INDIANAPOLIS — In his first four months as the chief budget maker in the Indiana House, Republican Rep. Tim Brown (of Crawfordsville) hasn’t been surprised by the long hours, multiple demands, and intense debate that goes with crafting a $30 billion spending plan.

But he’s been surprised to be cast as something other than a fiscal conservative by his own Republican governor.

Brown, the new chairman of the House Ways and Means committee, is one of the legislative leaders that has resisted Republican Gov. Mike Pence’s demand for a 10 percent tax cut — a demand Pence was apparently still making as the legislative session nears its close.

“He feels very strongly about it,” said Brown, who’s been part of this week’s closed-door negotiations over a budget bill expected to be handed to legislators today, for a final vote Friday.

The bill is likely to include a mix of income, corporate and inheritance tax cuts worth about $500 million, but not the full 10 percent cut in the state’s income tax rate like Pence wants.

The governor believes his tax cut will stimulate spending and job growth, while legislators worry that it’s long-term impact will drain needed revenues from the state.

“As a Republican principle, I’d love to cut as many taxes as I could get my hands around, if that was the responsible thing to do,” Brown said. “But you have to do it with a balanced approach.”

While the first-term governor hasn’t backed down on what he’s called his top legislative priority, neither has the conservative advocacy group, Americans for Prosperity, an organization founded and funded by the billionaire Koch brothers of Kansas.  

The organization, headed in Indiana by a former Pence aide, ran a second round of targeted TV and radio ads over the weekend. The ads urged viewers and listeners to tell legislators to “do the right thing” and pass Pence’s 10 percent tax cut.

The ads are less aggressive than the ones the organization ran back in March that portrayed the Republicans as rejecting the Pence cut so they could “grow government spending.”

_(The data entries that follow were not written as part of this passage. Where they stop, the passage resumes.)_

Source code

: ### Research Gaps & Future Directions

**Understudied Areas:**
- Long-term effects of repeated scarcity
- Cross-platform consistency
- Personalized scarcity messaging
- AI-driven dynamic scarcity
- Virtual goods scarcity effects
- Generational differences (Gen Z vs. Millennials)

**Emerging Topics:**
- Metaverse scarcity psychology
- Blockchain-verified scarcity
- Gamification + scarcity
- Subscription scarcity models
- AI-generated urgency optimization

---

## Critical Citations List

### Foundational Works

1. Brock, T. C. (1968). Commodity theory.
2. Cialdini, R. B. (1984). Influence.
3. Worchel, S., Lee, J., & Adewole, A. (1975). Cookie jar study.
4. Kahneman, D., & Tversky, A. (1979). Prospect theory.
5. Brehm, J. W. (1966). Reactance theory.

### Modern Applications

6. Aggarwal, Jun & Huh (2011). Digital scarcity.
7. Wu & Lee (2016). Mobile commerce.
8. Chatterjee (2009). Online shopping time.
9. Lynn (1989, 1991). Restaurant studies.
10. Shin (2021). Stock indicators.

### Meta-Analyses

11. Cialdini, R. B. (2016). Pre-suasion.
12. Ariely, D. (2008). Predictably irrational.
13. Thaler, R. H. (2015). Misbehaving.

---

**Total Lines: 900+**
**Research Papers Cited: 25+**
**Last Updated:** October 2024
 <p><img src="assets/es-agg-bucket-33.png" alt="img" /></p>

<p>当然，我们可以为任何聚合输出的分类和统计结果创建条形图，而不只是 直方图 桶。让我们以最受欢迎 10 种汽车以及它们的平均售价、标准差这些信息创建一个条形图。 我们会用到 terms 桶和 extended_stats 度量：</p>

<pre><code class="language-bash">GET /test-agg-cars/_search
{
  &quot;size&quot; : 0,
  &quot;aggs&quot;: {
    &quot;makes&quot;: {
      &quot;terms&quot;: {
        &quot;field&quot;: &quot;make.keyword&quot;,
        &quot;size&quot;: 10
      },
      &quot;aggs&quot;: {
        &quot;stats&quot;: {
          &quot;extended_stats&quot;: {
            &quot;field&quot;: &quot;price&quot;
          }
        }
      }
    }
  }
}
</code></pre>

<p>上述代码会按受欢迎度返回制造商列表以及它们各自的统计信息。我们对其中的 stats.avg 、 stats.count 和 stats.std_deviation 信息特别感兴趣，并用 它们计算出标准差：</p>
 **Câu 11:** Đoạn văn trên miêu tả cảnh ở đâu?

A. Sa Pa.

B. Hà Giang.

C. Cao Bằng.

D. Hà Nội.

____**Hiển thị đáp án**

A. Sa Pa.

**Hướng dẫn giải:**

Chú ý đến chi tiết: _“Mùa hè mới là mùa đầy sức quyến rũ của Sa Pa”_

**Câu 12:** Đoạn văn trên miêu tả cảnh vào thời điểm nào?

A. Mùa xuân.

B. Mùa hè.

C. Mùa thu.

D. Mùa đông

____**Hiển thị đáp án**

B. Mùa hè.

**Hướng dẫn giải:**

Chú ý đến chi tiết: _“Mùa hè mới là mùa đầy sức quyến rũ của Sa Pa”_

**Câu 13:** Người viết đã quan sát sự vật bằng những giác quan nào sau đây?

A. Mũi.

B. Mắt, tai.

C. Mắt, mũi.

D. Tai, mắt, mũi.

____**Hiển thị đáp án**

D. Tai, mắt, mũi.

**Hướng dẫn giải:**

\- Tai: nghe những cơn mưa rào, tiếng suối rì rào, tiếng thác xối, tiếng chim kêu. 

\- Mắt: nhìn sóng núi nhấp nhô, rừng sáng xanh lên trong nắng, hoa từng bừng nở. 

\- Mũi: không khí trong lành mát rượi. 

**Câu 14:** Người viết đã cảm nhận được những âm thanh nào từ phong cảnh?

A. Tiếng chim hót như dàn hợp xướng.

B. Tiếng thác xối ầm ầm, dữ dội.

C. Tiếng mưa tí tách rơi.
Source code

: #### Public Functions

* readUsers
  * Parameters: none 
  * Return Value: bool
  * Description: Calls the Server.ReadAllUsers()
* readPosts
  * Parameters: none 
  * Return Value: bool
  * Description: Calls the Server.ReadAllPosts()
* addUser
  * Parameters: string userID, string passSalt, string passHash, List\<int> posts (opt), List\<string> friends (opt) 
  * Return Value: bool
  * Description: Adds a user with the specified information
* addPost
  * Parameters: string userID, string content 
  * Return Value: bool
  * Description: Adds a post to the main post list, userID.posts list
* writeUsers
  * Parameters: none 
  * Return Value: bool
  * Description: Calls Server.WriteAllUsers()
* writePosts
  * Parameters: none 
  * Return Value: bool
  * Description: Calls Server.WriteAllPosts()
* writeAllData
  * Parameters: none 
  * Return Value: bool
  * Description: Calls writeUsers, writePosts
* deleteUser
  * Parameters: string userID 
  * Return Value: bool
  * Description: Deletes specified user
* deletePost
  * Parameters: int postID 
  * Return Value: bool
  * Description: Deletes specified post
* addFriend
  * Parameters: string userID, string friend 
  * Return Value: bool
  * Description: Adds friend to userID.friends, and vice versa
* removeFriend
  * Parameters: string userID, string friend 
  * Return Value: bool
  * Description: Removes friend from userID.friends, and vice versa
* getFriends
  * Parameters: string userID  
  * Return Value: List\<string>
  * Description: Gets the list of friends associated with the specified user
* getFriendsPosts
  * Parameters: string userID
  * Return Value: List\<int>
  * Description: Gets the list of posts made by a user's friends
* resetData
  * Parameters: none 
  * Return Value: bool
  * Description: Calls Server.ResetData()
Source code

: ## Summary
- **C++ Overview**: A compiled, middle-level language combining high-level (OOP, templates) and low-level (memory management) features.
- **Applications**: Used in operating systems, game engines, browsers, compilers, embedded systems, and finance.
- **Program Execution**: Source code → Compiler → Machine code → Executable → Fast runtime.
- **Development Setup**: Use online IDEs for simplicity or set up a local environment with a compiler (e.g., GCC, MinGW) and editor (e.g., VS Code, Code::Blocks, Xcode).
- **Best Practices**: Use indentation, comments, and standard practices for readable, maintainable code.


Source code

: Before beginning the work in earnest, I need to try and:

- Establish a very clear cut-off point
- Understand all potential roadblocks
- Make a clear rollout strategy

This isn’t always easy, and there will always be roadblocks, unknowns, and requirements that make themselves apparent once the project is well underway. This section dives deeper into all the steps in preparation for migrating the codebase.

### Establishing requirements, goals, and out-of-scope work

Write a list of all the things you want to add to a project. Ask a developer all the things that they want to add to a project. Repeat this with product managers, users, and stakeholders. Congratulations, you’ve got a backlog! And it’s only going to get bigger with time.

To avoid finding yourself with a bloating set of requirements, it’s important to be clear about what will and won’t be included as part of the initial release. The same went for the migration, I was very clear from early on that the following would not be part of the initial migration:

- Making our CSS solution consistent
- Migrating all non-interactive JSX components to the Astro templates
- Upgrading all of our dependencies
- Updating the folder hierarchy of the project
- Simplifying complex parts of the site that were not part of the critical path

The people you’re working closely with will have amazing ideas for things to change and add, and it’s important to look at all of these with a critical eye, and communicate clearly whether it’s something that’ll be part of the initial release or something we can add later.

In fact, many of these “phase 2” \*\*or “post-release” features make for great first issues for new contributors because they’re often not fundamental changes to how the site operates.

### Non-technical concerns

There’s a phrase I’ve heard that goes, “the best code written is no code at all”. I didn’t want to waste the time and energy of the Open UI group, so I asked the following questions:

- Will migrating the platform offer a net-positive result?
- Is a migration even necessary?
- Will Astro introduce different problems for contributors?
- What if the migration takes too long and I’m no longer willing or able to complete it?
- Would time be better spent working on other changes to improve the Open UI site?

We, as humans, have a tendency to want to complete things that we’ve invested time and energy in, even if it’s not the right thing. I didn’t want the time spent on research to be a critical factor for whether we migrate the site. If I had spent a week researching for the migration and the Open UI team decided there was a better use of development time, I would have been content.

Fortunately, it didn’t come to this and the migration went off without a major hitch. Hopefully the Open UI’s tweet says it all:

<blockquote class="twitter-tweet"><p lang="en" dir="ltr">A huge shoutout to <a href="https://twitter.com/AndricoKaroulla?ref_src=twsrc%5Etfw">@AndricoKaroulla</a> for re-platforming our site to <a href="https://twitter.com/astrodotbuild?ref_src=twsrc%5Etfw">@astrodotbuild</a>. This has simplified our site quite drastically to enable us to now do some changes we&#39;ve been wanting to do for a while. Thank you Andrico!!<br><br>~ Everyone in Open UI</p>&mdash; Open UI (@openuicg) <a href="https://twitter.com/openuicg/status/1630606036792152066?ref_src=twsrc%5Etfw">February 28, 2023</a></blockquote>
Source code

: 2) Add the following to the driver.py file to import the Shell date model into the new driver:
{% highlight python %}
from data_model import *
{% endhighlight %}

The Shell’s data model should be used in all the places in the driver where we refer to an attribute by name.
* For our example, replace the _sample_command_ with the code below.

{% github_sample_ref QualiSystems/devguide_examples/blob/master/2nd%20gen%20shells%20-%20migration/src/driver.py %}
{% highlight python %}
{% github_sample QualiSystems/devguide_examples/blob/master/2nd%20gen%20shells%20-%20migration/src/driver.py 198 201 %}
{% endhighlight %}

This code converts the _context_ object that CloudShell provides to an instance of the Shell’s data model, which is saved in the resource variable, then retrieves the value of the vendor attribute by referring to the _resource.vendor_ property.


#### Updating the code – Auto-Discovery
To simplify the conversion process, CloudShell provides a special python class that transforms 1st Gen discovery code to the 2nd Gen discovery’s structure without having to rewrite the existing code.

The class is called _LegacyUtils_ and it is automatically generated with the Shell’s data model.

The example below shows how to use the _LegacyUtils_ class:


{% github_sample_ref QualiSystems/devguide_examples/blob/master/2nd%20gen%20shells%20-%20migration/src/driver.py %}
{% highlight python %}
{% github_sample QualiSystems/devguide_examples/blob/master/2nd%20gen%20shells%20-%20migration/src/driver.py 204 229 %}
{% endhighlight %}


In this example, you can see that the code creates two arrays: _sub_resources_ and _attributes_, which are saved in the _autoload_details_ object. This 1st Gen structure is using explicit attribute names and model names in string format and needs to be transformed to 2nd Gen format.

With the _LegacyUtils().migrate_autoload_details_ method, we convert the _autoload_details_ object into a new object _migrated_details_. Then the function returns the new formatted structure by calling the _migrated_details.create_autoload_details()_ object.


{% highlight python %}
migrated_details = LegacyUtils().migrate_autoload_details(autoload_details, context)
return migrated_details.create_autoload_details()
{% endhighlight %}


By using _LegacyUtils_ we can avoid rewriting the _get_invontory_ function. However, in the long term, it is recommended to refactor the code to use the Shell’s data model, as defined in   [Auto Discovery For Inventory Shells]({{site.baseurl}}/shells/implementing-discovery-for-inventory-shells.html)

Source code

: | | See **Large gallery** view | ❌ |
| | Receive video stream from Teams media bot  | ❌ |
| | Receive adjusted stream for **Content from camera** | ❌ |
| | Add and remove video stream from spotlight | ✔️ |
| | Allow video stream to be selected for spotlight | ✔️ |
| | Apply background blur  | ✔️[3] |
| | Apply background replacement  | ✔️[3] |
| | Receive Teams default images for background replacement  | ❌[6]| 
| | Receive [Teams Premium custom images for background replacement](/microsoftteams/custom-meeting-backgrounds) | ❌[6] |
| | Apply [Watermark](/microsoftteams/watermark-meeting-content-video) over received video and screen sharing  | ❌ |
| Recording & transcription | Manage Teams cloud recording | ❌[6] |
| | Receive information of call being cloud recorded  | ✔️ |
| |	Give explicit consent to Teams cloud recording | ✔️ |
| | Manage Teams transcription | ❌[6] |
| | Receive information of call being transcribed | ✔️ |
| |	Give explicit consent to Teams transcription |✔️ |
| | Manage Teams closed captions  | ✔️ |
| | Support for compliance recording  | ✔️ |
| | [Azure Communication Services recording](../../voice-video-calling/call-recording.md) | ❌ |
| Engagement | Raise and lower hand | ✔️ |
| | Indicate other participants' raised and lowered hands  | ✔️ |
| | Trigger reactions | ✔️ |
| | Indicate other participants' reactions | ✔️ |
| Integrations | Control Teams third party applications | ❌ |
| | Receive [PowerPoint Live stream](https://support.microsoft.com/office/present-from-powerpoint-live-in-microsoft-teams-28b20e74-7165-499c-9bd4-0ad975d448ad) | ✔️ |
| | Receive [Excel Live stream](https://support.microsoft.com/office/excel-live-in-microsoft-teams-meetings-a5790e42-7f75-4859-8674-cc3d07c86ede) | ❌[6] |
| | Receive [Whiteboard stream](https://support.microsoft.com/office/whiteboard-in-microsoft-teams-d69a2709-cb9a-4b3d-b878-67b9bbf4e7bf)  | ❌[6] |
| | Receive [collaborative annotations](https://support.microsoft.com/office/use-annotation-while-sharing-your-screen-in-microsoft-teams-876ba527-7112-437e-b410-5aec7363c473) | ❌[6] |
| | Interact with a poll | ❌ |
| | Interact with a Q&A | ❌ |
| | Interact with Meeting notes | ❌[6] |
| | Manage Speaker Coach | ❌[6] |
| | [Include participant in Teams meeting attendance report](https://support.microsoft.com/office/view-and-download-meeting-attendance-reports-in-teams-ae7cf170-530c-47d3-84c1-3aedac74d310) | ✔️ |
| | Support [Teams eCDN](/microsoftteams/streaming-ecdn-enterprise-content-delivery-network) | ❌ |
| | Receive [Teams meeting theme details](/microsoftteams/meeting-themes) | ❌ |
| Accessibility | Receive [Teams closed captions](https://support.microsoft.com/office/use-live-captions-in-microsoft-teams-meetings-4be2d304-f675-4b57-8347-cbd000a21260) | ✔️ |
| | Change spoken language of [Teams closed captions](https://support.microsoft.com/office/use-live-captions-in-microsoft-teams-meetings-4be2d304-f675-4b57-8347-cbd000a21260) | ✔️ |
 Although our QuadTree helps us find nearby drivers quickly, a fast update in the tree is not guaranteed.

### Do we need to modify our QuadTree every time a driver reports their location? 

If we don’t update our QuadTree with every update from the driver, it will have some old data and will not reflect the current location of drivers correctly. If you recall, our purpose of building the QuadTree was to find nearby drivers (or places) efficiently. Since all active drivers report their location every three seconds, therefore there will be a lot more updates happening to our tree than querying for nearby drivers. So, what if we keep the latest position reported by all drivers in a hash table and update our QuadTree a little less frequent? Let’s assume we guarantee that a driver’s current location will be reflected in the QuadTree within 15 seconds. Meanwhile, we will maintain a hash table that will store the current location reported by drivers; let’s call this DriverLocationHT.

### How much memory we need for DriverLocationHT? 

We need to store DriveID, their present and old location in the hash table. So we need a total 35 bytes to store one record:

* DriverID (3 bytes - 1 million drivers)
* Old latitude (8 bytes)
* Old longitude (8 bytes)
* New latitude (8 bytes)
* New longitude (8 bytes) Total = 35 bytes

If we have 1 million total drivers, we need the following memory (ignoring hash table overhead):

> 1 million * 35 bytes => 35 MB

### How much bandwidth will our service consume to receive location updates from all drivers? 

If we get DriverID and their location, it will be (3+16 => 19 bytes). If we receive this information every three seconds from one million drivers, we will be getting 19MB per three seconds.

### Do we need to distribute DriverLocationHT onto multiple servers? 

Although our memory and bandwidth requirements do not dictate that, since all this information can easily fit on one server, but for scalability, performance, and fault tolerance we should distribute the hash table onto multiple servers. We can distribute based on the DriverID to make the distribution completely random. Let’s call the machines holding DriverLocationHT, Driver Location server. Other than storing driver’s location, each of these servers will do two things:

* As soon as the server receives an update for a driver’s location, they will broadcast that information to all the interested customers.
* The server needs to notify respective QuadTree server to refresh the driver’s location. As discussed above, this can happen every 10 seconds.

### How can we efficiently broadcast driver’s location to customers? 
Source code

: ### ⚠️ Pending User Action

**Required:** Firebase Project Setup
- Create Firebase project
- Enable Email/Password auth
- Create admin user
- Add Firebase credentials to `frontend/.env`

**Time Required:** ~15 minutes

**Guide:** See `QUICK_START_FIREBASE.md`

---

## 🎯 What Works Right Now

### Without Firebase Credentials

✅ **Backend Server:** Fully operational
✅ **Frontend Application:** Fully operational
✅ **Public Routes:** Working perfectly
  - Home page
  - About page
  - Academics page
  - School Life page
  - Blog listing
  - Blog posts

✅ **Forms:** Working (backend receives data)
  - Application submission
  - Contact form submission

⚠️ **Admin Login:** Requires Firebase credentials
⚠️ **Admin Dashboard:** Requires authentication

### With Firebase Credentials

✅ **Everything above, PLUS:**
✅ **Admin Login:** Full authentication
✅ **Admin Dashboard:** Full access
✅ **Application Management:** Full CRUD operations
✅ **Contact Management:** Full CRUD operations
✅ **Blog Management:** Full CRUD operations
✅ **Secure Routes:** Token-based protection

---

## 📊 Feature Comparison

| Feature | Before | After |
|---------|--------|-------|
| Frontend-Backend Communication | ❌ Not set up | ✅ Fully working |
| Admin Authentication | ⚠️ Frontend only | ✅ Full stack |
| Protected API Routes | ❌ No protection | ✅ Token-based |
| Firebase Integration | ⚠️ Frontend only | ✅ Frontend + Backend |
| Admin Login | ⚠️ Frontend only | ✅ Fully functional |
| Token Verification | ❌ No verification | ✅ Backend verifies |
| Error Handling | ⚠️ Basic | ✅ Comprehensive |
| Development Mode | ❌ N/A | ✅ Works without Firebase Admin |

Brown said the ads caught him by surprise. Initially he dismissed them, then grew concerned about the content that he saw as distorted.

“At first I thought, ‘Everybody has the right to freedom of speech,’ ” Brown said. “Then, as I kept seeing them, I thought: ‘Oh, they’re talking about me? I’m the big spender? I didn’t really think I was big spender.’ ”

Brown said the ad campaign put some heat on legislative leaders to include a small income income tax in the final budget bill, but also created ill will.   

“Overall, it didn’t help. It made some people dig in, on both sides,” Brown said.

The final budget bill is just one of several critical issues that legislators have been working to resolve in this last full week of the 2013 session.

As of Wednesday, they were still considering legislation that would delay the state enacting the Common Core State Standards for K-12 schools until a legislative study committee could review education standards again. And they were still wrangling over a gaming bill, with hopes dimming for measures that would allow live dealers at table games at the two racinos and let riverboat casinos build land-based venues on property they currently own.